Quote the records in full and leave their pictures out.

(Difference listings)
┌──

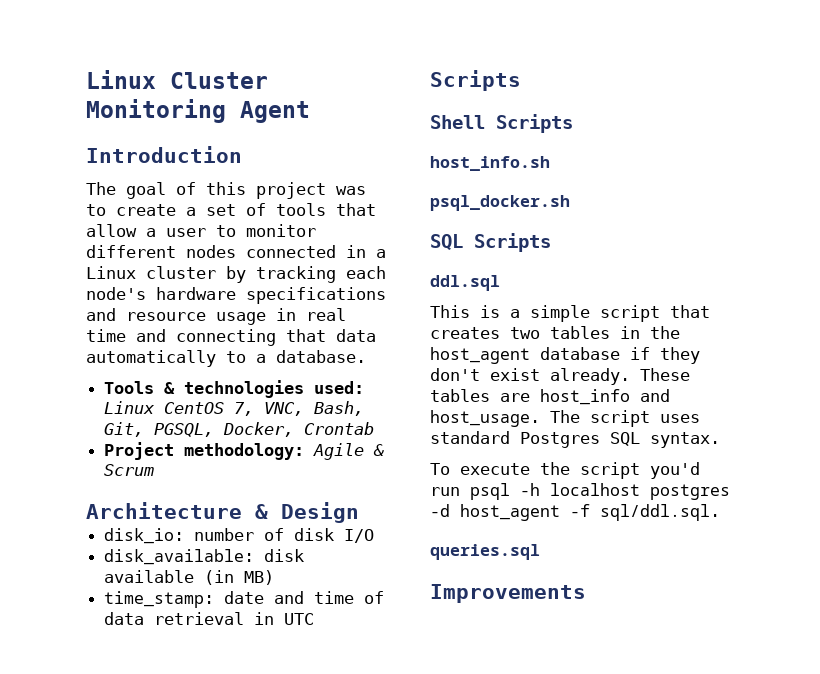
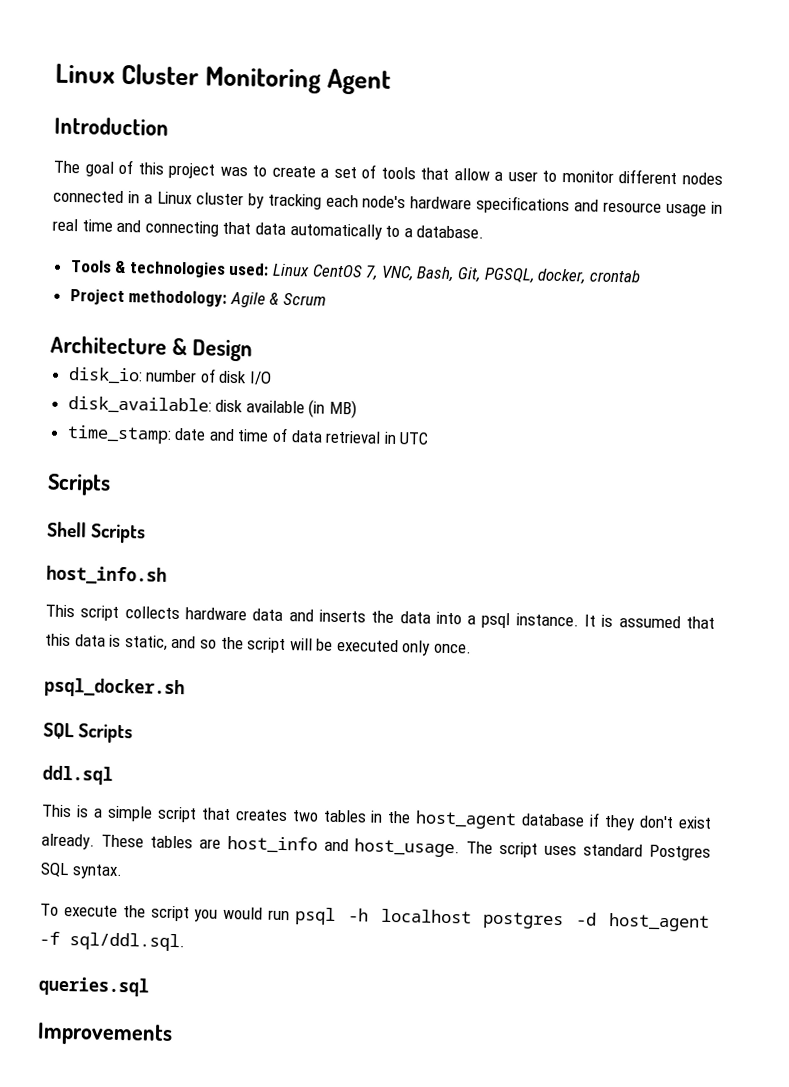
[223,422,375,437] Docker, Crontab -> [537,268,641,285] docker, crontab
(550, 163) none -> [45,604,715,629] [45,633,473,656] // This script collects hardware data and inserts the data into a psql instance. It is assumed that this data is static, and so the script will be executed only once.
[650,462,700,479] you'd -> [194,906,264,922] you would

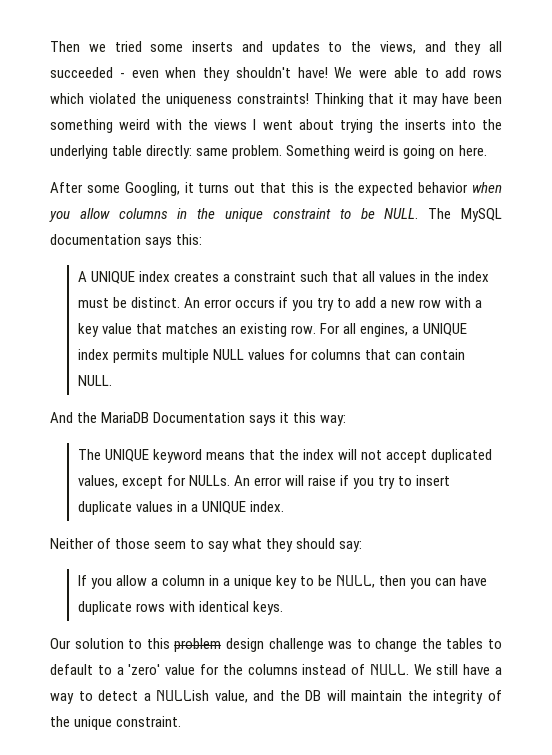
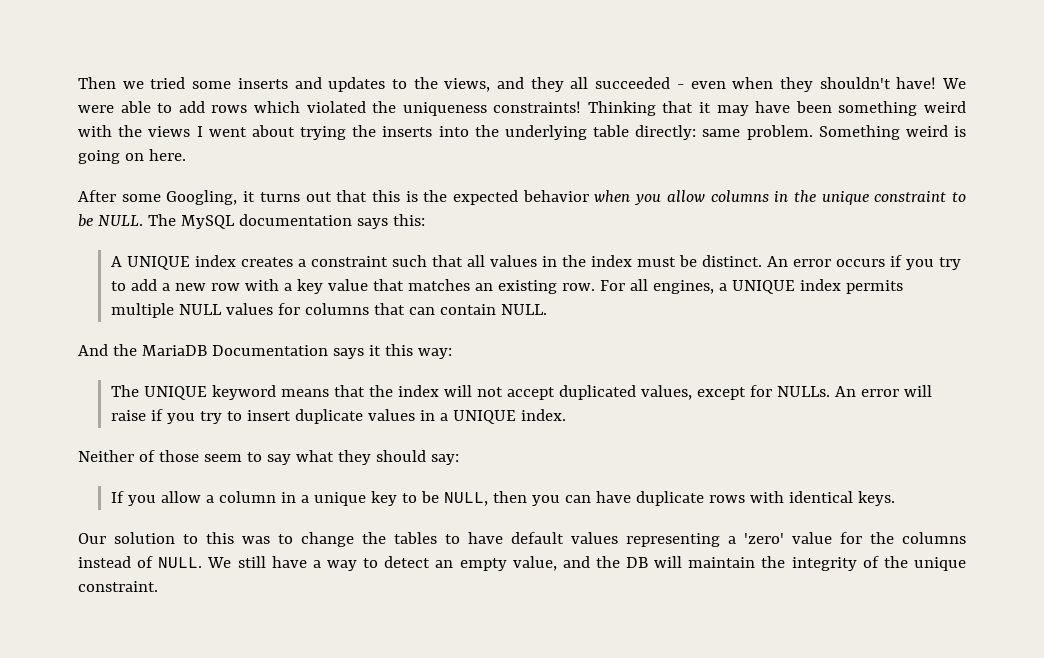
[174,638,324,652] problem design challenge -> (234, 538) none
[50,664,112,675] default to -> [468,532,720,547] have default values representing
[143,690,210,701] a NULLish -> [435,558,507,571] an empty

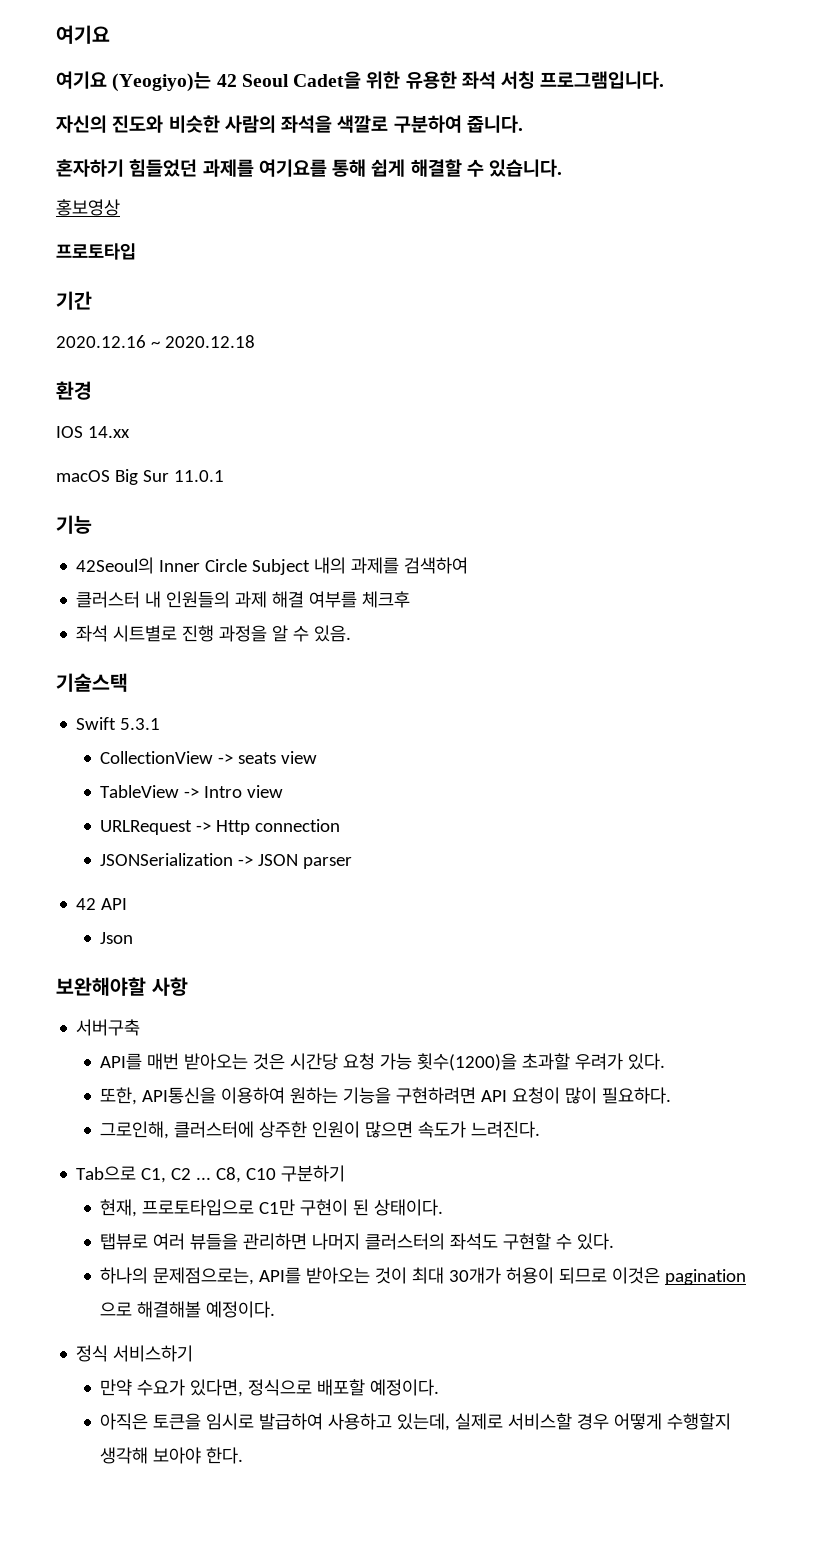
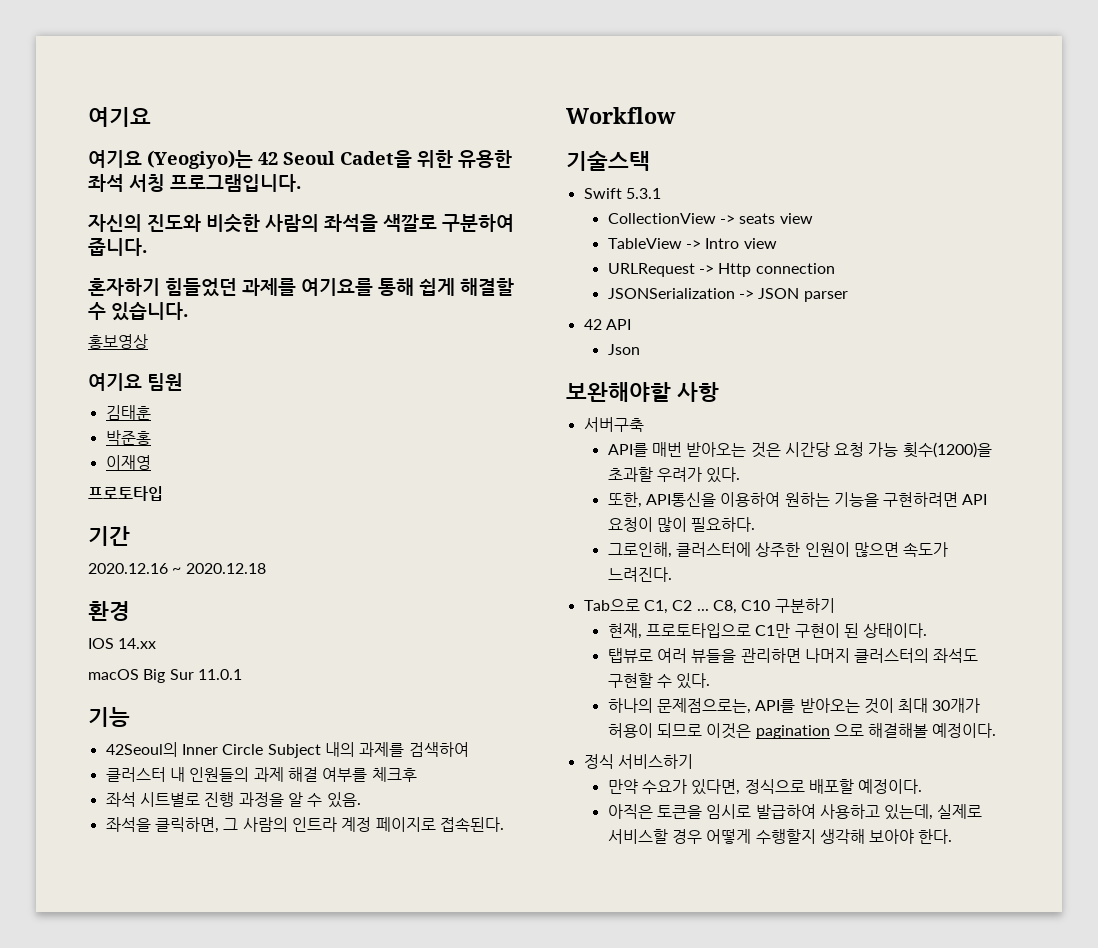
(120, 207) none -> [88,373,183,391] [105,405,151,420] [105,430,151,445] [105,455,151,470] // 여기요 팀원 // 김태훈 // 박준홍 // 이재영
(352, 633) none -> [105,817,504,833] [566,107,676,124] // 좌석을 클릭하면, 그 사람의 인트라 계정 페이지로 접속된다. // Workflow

└──

= Solution to this problem =
[223,422,375,437] Docker, Crontab -> [537,268,641,285] docker, crontab
(550, 163) none -> [45,604,715,629] [45,633,473,656] // This script collects hardware data and inserts the data into a psql instance. It is assumed that this data is static, and so the script will be executed only once.
[650,462,700,479] you'd -> [194,906,264,922] you would

[174,638,324,652] problem design challenge -> (234, 538) none
[50,664,112,675] default to -> [468,532,720,547] have default values representing
[143,690,210,701] a NULLish -> [435,558,507,571] an empty

(120, 207) none -> [88,373,183,391] [105,405,151,420] [105,430,151,445] [105,455,151,470] // 여기요 팀원 // 김태훈 // 박준홍 // 이재영
(352, 633) none -> [105,817,504,833] [566,107,676,124] // 좌석을 클릭하면, 그 사람의 인트라 계정 페이지로 접속된다. // Workflow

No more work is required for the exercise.